Debuting in 1996 to great fanfare and overwhelmingly positive reviews, Profit was cancelled after only four of the nine episodes produced had been aired, due to overwhelmingly negative viewing figures. It seemed that the American audience wasn’t yet ready for a network TV show about a Mephistophelean sociopathic yuppie killing and blackmailing his way to the top.
Raised by an abusive father in farming country, forced to live in a large cardboard box with a hole cut in the side so that he could watch television, the boy who would become Jim Profit escaped by tying his father to the bed and setting fire to the house. When he reappeared, he’s a changed man.
Masquerading as a highly-educated, well-groomed executive, the newly christened Profit began to insinuate himself into the corporate hierarchy of Gracen & Gracen, a large but unethical multinational conglomerate, by fair means or foul. As select people started to suspect Profits actions and motivations and dig a little deeper into his background, he moves beyond corporate skullduggery and the art of the con into outright criminal acts, violence and eventually murder.
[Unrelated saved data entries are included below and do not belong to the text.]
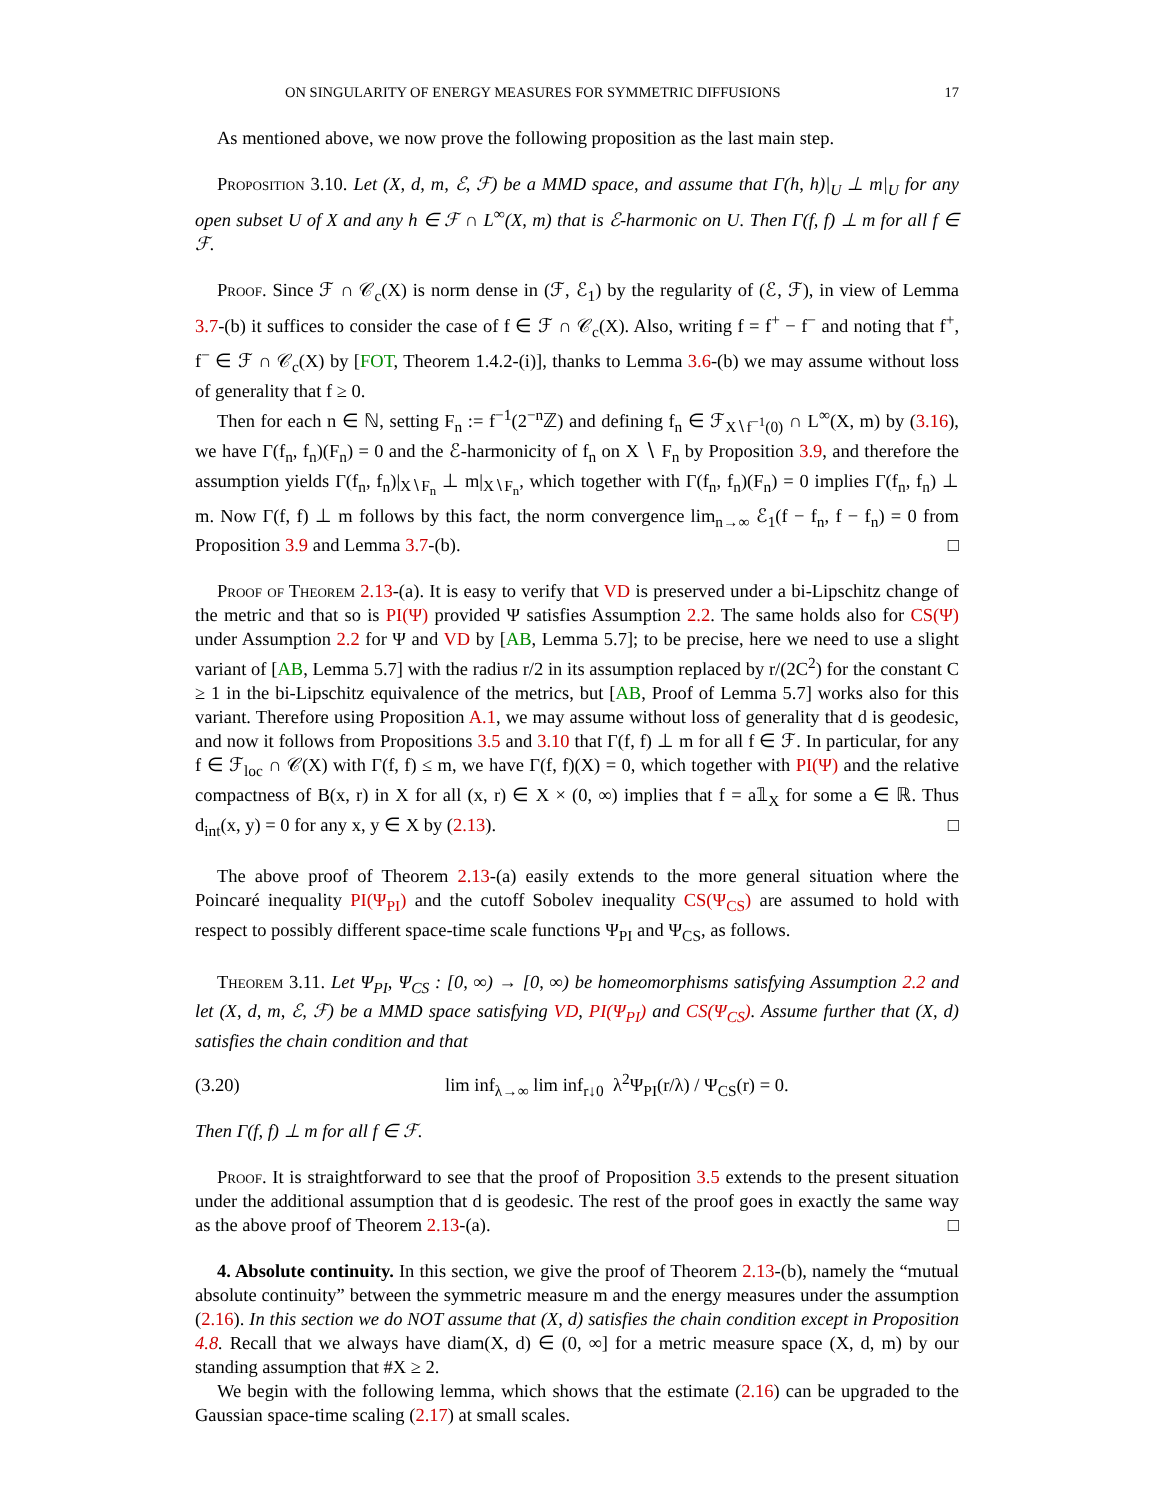ON SINGULARITY OF ENERGY MEASURES FOR SYMMETRIC DIFFUSIONS 17
As mentioned above, we now prove the following proposition as the last main step.
Proposition 3.10. Let (X, d, m, ℰ, ℱ) be a MMD space, and assume that Γ(h, h)|<sub>U</sub> ⊥ m|<sub>U</sub> for any open subset U of X and any h ∈ ℱ ∩ L<sup>∞</sup>(X, m) that is ℰ-harmonic on U. Then Γ(f, f) ⊥ m for all f ∈ ℱ.
Proof. Since ℱ ∩ 𝒞<sub>c</sub>(X) is norm dense in (ℱ, ℰ<sub>1</sub>) by the regularity of (ℰ, ℱ), in view of Lemma 3.7-(b) it suffices to consider the case of f ∈ ℱ ∩ 𝒞<sub>c</sub>(X). Also, writing f = f<sup>+</sup> − f<sup>−</sup> and noting that f<sup>+</sup>, f<sup>−</sup> ∈ ℱ ∩ 𝒞<sub>c</sub>(X) by [FOT, Theorem 1.4.2-(i)], thanks to Lemma 3.6-(b) we may assume without loss of generality that f ≥ 0.
Then for each n ∈ ℕ, setting F<sub>n</sub> := f<sup>−1</sup>(2<sup>−n</sup>ℤ) and defining f<sub>n</sub> ∈ ℱ<sub>X∖f<sup>−1</sup>(0)</sub> ∩ L<sup>∞</sup>(X, m) by (3.16), we have Γ(f<sub>n</sub>, f<sub>n</sub>)(F<sub>n</sub>) = 0 and the ℰ-harmonicity of f<sub>n</sub> on X ∖ F<sub>n</sub> by Proposition 3.9, and therefore the assumption yields Γ(f<sub>n</sub>, f<sub>n</sub>)|<sub>X∖F<sub>n</sub></sub> ⊥ m|<sub>X∖F<sub>n</sub></sub>, which together with Γ(f<sub>n</sub>, f<sub>n</sub>)(F<sub>n</sub>) = 0 implies Γ(f<sub>n</sub>, f<sub>n</sub>) ⊥ m. Now Γ(f, f) ⊥ m follows by this fact, the norm convergence lim<sub>n→∞</sub> ℰ<sub>1</sub>(f − f<sub>n</sub>, f − f<sub>n</sub>) = 0 from Proposition 3.9 and Lemma 3.7-(b). □
Proof of Theorem 2.13-(a). It is easy to verify that VD is preserved under a bi-Lipschitz change of the metric and that so is PI(Ψ) provided Ψ satisfies Assumption 2.2. The same holds also for CS(Ψ) under Assumption 2.2 for Ψ and VD by [AB, Lemma 5.7]; to be precise, here we need to use a slight variant of [AB, Lemma 5.7] with the radius r/2 in its assumption replaced by r/(2C<sup>2</sup>) for the constant C ≥ 1 in the bi-Lipschitz equivalence of the metrics, but [AB, Proof of Lemma 5.7] works also for this variant. Therefore using Proposition A.1, we may assume without loss of generality that d is geodesic, and now it follows from Propositions 3.5 and 3.10 that Γ(f, f) ⊥ m for all f ∈ ℱ. In particular, for any f ∈ ℱ<sub>loc</sub> ∩ 𝒞(X) with Γ(f, f) ≤ m, we have Γ(f, f)(X) = 0, which together with PI(Ψ) and the relative compactness of B(x, r) in X for all (x, r) ∈ X × (0, ∞) implies that f = a𝟙<sub>X</sub> for some a ∈ ℝ. Thus d<sub>int</sub>(x, y) = 0 for any x, y ∈ X by (2.13). □
The above proof of Theorem 2.13-(a) easily extends to the more general situation where the Poincaré inequality PI(Ψ<sub>PI</sub>) and the cutoff Sobolev inequality CS(Ψ<sub>CS</sub>) are assumed to hold with respect to possibly different space-time scale functions Ψ<sub>PI</sub> and Ψ<sub>CS</sub>, as follows.
Theorem 3.11. Let Ψ<sub>PI</sub>, Ψ<sub>CS</sub> : [0, ∞) → [0, ∞) be homeomorphisms satisfying Assumption 2.2 and let (X, d, m, ℰ, ℱ) be a MMD space satisfying VD, PI(Ψ<sub>PI</sub>) and CS(Ψ<sub>CS</sub>). Assume further that (X, d) satisfies the chain condition and that
(3.20) lim inf<sub>λ→∞</sub> lim inf<sub>r↓0</sub> λ<sup>2</sup>Ψ<sub>PI</sub>(r/λ) / Ψ<sub>CS</sub>(r) = 0.
Then Γ(f, f) ⊥ m for all f ∈ ℱ.
Proof. It is straightforward to see that the proof of Proposition 3.5 extends to the present situation under the additional assumption that d is geodesic. The rest of the proof goes in exactly the same way as the above proof of Theorem 2.13-(a). □
4. Absolute continuity. In this section, we give the proof of Theorem 2.13-(b), namely the “mutual absolute continuity” between the symmetric measure m and the energy measures under the assumption (2.16). In this section we do NOT assume that (X, d) satisfies the chain condition except in Proposition 4.8. Recall that we always have diam(X, d) ∈ (0, ∞] for a metric measure space (X, d, m) by our standing assumption that #X ≥ 2.
We begin with the following lemma, which shows that the estimate (2.16) can be upgraded to the Gaussian space-time scaling (2.17) at small scales.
All the things that turned the 1996 audience off Profit are the things that have made Dexter, The Shield, Breaking Bad, Mad Men, The Sopranos and Sons Of Anarchy massive worldwide hits. Dexter, in particular, was eerily similar in execution right down to the voiceover narrating Profit’s interior monologue. The show was just years ahead of its time.
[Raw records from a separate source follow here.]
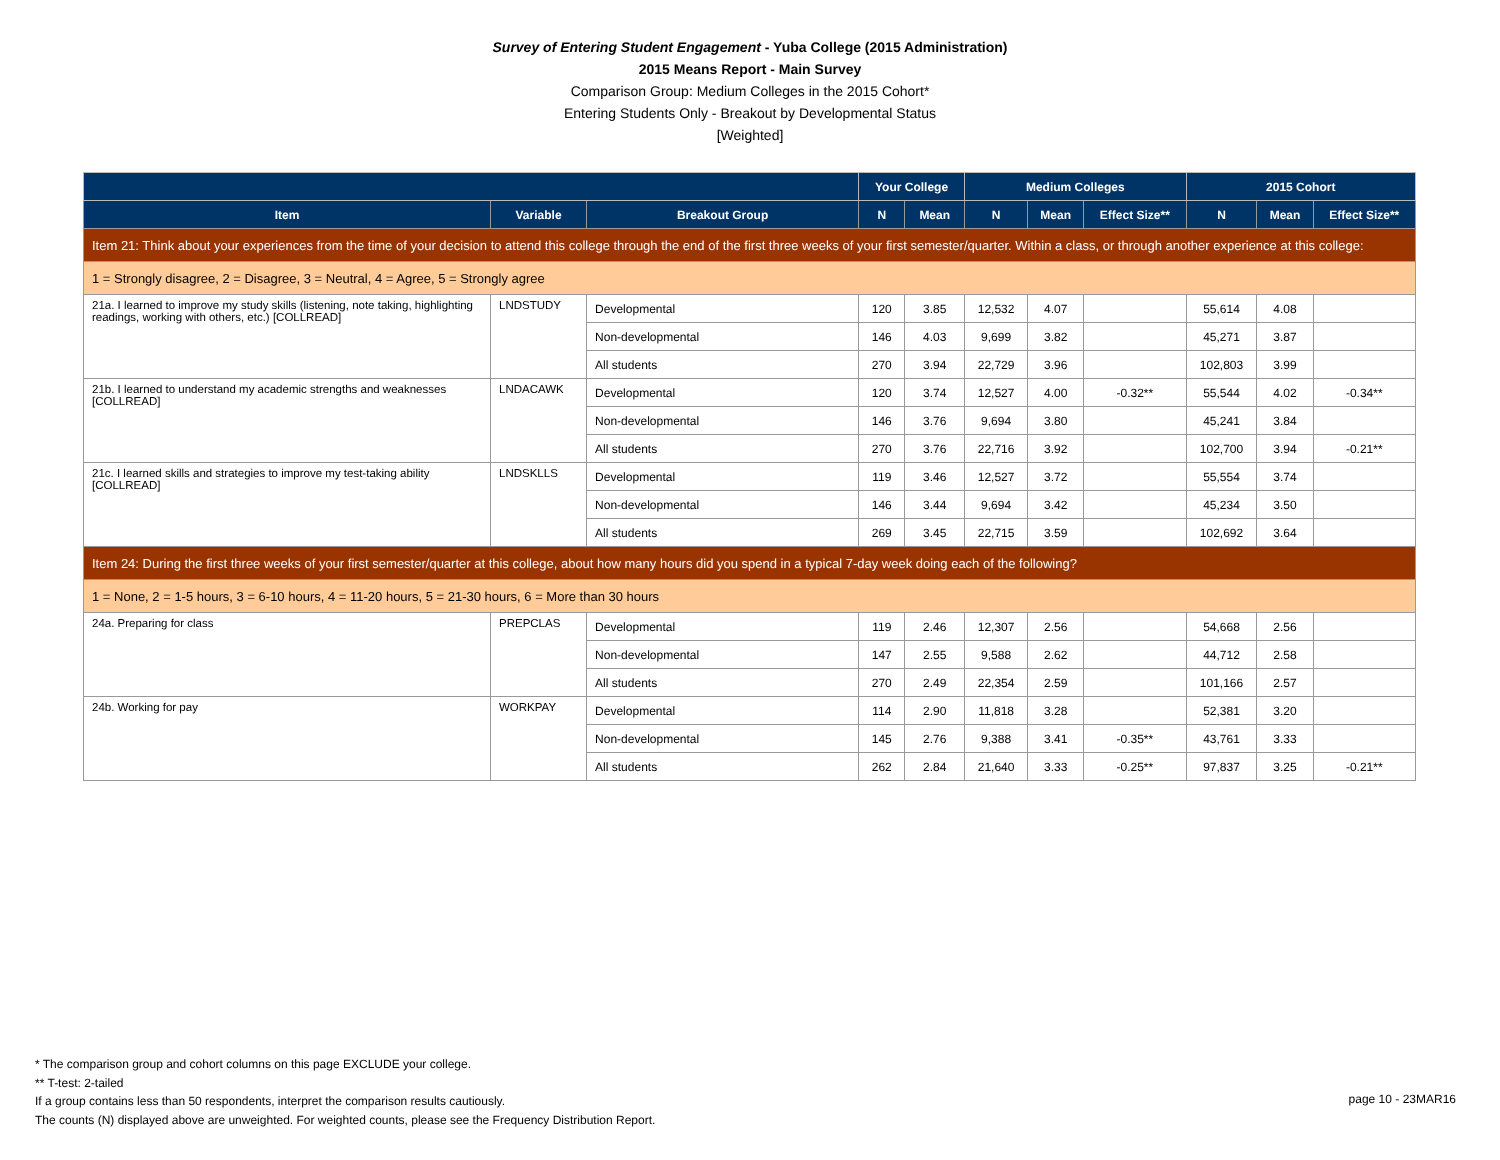Survey of Entering Student Engagement - Yuba College (2015 Administration)
2015 Means Report - Main Survey
Comparison Group: Medium Colleges in the 2015 Cohort*
Entering Students Only - Breakout by Developmental Status
[Weighted]
| | | | Your College | | Medium Colleges | | | 2015 Cohort | | |
| --- | --- | --- | --- | --- | --- | --- | --- | --- | --- | --- |
| Item | Variable | Breakout Group | N | Mean | N | Mean | Effect Size** | N | Mean | Effect Size** |
| Item 21: Think about your experiences from the time of your decision to attend this college through the end of the first three weeks of your first semester/quarter. Within a class, or through another experience at this college: | | | | | | | | | | |
| 1 = Strongly disagree, 2 = Disagree, 3 = Neutral, 4 = Agree, 5 = Strongly agree | | | | | | | | | | |
| 21a. I learned to improve my study skills (listening, note taking, highlighting readings, working with others, etc.) [COLLREAD] | LNDSTUDY | Developmental | 120 | 3.85 | 12,532 | 4.07 | | 55,614 | 4.08 | |
| | | Non-developmental | 146 | 4.03 | 9,699 | 3.82 | | 45,271 | 3.87 | |
| | | All students | 270 | 3.94 | 22,729 | 3.96 | | 102,803 | 3.99 | |
| 21b. I learned to understand my academic strengths and weaknesses [COLLREAD] | LNDACAWK | Developmental | 120 | 3.74 | 12,527 | 4.00 | -0.32** | 55,544 | 4.02 | -0.34** |
| | | Non-developmental | 146 | 3.76 | 9,694 | 3.80 | | 45,241 | 3.84 | |
| | | All students | 270 | 3.76 | 22,716 | 3.92 | | 102,700 | 3.94 | -0.21** |
| 21c. I learned skills and strategies to improve my test-taking ability [COLLREAD] | LNDSKLLS | Developmental | 119 | 3.46 | 12,527 | 3.72 | | 55,554 | 3.74 | |
| | | Non-developmental | 146 | 3.44 | 9,694 | 3.42 | | 45,234 | 3.50 | |
| | | All students | 269 | 3.45 | 22,715 | 3.59 | | 102,692 | 3.64 | |
| Item 24: During the first three weeks of your first semester/quarter at this college, about how many hours did you spend in a typical 7-day week doing each of the following? | | | | | | | | | | |
| 1 = None, 2 = 1-5 hours, 3 = 6-10 hours, 4 = 11-20 hours, 5 = 21-30 hours, 6 = More than 30 hours | | | | | | | | | | |
| 24a. Preparing for class | PREPCLAS | Developmental | 119 | 2.46 | 12,307 | 2.56 | | 54,668 | 2.56 | |
| | | Non-developmental | 147 | 2.55 | 9,588 | 2.62 | | 44,712 | 2.58 | |
| | | All students | 270 | 2.49 | 22,354 | 2.59 | | 101,166 | 2.57 | |
| 24b. Working for pay | WORKPAY | Developmental | 114 | 2.90 | 11,818 | 3.28 | | 52,381 | 3.20 | |
| | | Non-developmental | 145 | 2.76 | 9,388 | 3.41 | -0.35** | 43,761 | 3.33 | |
| | | All students | 262 | 2.84 | 21,640 | 3.33 | -0.25** | 97,837 | 3.25 | -0.21** |
* The comparison group and cohort columns on this page EXCLUDE your college.
** T-test: 2-tailed
If a group contains less than 50 respondents, interpret the comparison results cautiously.
The counts (N) displayed above are unweighted. For weighted counts, please see the Frequency Distribution Report.
page 10 - 23MAR16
The perennially underrated Adrian Pasdar plays Profit with a quiet, predatory grace: he’s brilliant as the sinister mystery man hellbent on taking revenge against an entire corporation for his horrendous childhood, and ruining anyone who gets in his way.
Why does he pick on Gracen & Gracen? That box he was raised in was a G&G shipping container… and despite living in a luxurious condo, that’s where our Jim still goes to sleep every night: lying on his side in the foetal position, naked, inside a dirty cardboard box filled with garbage.